__EXERCISE OBJECTIVE__. When you reach the line with "shows immunohistochemistry staining" in the data below, begin printing lines exactly, and stop once the line with "significant protein staining" has been printed.

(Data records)

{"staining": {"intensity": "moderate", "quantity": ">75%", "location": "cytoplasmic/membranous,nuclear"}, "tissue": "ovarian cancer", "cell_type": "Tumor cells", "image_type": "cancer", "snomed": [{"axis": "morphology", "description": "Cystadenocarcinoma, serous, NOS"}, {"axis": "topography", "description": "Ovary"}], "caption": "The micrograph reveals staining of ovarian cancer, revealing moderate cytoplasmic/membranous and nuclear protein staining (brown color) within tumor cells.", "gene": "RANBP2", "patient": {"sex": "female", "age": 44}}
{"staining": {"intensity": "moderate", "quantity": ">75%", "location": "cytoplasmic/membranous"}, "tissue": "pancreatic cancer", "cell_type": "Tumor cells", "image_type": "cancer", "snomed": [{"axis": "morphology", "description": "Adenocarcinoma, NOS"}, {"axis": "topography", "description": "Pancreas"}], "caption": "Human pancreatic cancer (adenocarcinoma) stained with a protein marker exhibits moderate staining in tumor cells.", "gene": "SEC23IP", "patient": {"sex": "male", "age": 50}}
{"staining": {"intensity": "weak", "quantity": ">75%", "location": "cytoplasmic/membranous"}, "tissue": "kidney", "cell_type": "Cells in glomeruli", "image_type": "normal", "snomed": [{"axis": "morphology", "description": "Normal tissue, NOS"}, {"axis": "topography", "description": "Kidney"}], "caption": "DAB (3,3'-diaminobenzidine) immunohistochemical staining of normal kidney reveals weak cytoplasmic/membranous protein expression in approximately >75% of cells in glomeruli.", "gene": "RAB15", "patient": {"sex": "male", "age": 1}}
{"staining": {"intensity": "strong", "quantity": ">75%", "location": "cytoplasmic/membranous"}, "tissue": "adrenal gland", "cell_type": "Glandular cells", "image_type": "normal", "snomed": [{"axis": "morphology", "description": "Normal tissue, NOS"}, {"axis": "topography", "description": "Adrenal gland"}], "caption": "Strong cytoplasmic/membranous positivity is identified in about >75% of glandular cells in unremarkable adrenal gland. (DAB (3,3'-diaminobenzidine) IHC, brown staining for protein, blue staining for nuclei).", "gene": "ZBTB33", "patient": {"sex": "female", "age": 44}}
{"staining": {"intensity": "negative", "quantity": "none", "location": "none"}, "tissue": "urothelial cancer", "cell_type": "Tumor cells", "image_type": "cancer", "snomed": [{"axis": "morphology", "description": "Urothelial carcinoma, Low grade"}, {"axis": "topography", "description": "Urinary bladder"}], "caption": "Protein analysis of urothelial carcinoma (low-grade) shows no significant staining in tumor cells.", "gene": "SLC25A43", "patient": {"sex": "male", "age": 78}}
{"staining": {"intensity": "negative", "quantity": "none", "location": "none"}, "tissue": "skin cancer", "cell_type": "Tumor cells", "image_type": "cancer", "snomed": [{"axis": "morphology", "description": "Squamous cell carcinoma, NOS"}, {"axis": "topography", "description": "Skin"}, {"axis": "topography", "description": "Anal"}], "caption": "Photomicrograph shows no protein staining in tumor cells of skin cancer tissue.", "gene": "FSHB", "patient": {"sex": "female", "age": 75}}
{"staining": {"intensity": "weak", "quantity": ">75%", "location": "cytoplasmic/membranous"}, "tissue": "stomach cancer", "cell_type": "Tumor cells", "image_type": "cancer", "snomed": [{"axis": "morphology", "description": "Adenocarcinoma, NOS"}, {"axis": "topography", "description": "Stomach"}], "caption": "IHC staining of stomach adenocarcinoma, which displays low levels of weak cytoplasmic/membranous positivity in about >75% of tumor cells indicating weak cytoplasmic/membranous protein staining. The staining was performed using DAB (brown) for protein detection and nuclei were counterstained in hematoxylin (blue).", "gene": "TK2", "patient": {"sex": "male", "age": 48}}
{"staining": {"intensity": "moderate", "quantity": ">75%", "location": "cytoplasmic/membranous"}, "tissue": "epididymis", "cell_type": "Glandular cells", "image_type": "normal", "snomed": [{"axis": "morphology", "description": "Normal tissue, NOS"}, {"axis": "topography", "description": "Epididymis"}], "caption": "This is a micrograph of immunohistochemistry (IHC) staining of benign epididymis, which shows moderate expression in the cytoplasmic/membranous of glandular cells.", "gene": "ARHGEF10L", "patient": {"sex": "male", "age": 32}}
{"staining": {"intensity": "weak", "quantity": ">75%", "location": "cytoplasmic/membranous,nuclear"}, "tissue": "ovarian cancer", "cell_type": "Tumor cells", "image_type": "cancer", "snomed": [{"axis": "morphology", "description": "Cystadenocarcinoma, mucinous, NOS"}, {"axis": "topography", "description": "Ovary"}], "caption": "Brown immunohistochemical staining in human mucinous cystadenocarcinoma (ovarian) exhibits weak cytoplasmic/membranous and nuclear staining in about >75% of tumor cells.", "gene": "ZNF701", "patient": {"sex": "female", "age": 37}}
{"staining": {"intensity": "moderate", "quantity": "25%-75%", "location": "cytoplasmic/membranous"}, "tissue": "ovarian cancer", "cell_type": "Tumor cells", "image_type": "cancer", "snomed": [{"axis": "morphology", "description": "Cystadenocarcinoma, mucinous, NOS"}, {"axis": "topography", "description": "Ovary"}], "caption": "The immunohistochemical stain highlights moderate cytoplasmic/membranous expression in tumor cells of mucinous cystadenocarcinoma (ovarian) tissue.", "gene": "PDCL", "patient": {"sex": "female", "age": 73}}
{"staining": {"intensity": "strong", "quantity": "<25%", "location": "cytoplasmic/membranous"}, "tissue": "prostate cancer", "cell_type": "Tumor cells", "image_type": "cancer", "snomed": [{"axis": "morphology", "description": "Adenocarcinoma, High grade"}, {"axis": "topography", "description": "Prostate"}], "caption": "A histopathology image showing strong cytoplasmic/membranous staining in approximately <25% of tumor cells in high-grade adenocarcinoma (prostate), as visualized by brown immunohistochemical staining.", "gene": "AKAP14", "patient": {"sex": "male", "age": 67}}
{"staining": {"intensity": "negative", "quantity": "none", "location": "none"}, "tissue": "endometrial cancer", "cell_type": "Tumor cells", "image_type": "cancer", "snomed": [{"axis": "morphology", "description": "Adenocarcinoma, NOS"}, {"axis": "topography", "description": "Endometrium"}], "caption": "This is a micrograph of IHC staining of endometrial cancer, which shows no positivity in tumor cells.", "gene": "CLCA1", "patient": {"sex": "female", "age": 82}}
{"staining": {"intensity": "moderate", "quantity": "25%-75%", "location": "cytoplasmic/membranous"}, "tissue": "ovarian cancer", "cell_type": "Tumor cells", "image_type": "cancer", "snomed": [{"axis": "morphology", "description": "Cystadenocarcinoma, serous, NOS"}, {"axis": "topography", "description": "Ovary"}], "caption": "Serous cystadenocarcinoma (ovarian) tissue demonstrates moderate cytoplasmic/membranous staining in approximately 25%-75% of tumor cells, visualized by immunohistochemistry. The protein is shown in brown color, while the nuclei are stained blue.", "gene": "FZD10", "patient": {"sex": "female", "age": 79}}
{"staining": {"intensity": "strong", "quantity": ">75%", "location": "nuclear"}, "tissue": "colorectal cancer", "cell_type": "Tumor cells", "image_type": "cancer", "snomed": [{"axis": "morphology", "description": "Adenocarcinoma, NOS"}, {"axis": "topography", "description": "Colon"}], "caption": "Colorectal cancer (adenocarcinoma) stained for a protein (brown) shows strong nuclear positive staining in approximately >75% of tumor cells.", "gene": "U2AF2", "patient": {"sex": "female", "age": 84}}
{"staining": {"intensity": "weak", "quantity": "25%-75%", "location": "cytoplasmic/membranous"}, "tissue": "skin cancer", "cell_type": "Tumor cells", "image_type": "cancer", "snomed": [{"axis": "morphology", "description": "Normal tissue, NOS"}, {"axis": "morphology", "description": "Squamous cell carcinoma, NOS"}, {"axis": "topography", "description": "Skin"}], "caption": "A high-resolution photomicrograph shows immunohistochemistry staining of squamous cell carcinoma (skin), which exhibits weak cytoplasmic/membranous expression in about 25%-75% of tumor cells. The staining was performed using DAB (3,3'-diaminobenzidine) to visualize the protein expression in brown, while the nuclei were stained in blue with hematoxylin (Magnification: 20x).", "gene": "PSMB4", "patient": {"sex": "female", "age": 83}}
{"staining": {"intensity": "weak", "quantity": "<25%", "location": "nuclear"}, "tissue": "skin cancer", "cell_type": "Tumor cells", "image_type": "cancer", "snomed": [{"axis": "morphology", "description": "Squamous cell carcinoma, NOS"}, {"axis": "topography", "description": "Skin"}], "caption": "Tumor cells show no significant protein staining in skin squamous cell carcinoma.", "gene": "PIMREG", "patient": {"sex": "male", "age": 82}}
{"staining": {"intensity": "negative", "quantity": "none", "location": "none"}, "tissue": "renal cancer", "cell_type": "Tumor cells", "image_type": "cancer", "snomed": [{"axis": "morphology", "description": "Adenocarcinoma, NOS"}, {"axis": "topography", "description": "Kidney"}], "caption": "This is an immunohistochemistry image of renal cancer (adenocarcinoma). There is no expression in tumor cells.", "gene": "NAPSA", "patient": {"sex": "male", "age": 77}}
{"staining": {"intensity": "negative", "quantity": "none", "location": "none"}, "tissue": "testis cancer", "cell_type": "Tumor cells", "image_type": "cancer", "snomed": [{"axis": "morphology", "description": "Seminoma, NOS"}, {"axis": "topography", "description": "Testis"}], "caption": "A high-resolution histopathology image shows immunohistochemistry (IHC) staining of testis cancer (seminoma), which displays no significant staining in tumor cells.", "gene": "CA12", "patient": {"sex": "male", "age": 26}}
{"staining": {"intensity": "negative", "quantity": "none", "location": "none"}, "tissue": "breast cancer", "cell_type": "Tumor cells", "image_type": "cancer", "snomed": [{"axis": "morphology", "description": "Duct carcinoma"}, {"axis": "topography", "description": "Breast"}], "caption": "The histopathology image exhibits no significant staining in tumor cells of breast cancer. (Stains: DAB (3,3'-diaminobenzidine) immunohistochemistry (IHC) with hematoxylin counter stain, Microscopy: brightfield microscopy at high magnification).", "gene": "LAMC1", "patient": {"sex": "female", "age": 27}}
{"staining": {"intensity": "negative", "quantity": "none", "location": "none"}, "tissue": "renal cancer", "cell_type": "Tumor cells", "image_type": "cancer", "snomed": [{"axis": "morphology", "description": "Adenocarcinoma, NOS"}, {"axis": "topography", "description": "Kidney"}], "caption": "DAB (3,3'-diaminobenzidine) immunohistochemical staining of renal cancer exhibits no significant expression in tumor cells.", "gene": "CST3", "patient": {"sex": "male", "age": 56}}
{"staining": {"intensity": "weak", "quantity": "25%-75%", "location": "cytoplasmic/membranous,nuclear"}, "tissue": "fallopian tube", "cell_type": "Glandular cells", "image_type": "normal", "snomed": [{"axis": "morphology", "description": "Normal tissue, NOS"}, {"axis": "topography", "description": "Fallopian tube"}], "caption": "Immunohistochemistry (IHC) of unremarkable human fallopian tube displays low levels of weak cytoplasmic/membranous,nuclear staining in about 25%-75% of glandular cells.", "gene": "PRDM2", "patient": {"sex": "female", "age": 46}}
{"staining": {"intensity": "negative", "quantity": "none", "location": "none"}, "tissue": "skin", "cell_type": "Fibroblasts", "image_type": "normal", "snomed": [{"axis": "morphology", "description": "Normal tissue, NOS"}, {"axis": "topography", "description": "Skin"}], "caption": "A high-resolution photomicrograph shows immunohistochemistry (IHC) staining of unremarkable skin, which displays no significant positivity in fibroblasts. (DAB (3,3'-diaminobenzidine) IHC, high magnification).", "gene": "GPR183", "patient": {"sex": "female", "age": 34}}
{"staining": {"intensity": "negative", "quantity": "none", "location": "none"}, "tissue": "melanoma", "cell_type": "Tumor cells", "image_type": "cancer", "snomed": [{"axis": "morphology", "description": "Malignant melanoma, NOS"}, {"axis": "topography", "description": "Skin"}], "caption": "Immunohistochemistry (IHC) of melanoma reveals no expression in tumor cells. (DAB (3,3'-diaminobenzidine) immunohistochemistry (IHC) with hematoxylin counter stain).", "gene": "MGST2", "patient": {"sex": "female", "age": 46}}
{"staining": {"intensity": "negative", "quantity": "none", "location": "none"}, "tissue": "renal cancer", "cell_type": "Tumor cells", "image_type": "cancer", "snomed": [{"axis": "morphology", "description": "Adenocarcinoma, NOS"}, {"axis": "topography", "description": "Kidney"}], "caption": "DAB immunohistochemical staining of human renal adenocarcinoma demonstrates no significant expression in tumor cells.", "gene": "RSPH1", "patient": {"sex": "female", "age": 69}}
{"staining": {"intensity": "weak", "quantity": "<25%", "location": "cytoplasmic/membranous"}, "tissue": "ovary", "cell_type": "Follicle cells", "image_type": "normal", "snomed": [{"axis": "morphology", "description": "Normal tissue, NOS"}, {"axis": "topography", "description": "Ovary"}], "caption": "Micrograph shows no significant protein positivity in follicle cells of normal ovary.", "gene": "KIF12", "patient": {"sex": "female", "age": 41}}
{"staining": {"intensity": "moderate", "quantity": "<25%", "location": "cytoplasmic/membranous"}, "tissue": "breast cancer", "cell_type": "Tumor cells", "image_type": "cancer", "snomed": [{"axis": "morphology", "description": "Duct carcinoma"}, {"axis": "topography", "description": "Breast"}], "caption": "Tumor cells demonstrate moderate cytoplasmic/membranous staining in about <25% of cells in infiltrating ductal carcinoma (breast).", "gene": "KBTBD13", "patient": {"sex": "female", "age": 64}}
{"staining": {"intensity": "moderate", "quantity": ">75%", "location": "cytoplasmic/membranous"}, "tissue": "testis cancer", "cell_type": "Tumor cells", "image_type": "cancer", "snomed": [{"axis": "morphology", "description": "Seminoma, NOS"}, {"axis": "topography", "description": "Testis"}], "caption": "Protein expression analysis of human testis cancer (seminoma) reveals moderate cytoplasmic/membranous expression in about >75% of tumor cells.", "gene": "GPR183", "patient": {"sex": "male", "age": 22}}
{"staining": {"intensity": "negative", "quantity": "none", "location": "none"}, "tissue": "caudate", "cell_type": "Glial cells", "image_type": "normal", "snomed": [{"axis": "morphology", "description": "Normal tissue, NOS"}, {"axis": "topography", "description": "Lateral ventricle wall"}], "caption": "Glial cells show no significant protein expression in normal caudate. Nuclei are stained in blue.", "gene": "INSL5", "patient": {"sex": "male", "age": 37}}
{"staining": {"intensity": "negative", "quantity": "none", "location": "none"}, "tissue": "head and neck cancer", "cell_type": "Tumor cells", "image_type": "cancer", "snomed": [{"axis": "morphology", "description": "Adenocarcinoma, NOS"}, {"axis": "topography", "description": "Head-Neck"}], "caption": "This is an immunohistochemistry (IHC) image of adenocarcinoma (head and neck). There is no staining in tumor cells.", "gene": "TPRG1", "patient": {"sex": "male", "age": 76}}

__FINISHED TASK__.
{"staining": {"intensity": "weak", "quantity": "25%-75%", "location": "cytoplasmic/membranous"}, "tissue": "skin cancer", "cell_type": "Tumor cells", "image_type": "cancer", "snomed": [{"axis": "morphology", "description": "Normal tissue, NOS"}, {"axis": "morphology", "description": "Squamous cell carcinoma, NOS"}, {"axis": "topography", "description": "Skin"}], "caption": "A high-resolution photomicrograph shows immunohistochemistry staining of squamous cell carcinoma (skin), which exhibits weak cytoplasmic/membranous expression in about 25%-75% of tumor cells. The staining was performed using DAB (3,3'-diaminobenzidine) to visualize the protein expression in brown, while the nuclei were stained in blue with hematoxylin (Magnification: 20x).", "gene": "PSMB4", "patient": {"sex": "female", "age": 83}}
{"staining": {"intensity": "weak", "quantity": "<25%", "location": "nuclear"}, "tissue": "skin cancer", "cell_type": "Tumor cells", "image_type": "cancer", "snomed": [{"axis": "morphology", "description": "Squamous cell carcinoma, NOS"}, {"axis": "topography", "description": "Skin"}], "caption": "Tumor cells show no significant protein staining in skin squamous cell carcinoma.", "gene": "PIMREG", "patient": {"sex": "male", "age": 82}}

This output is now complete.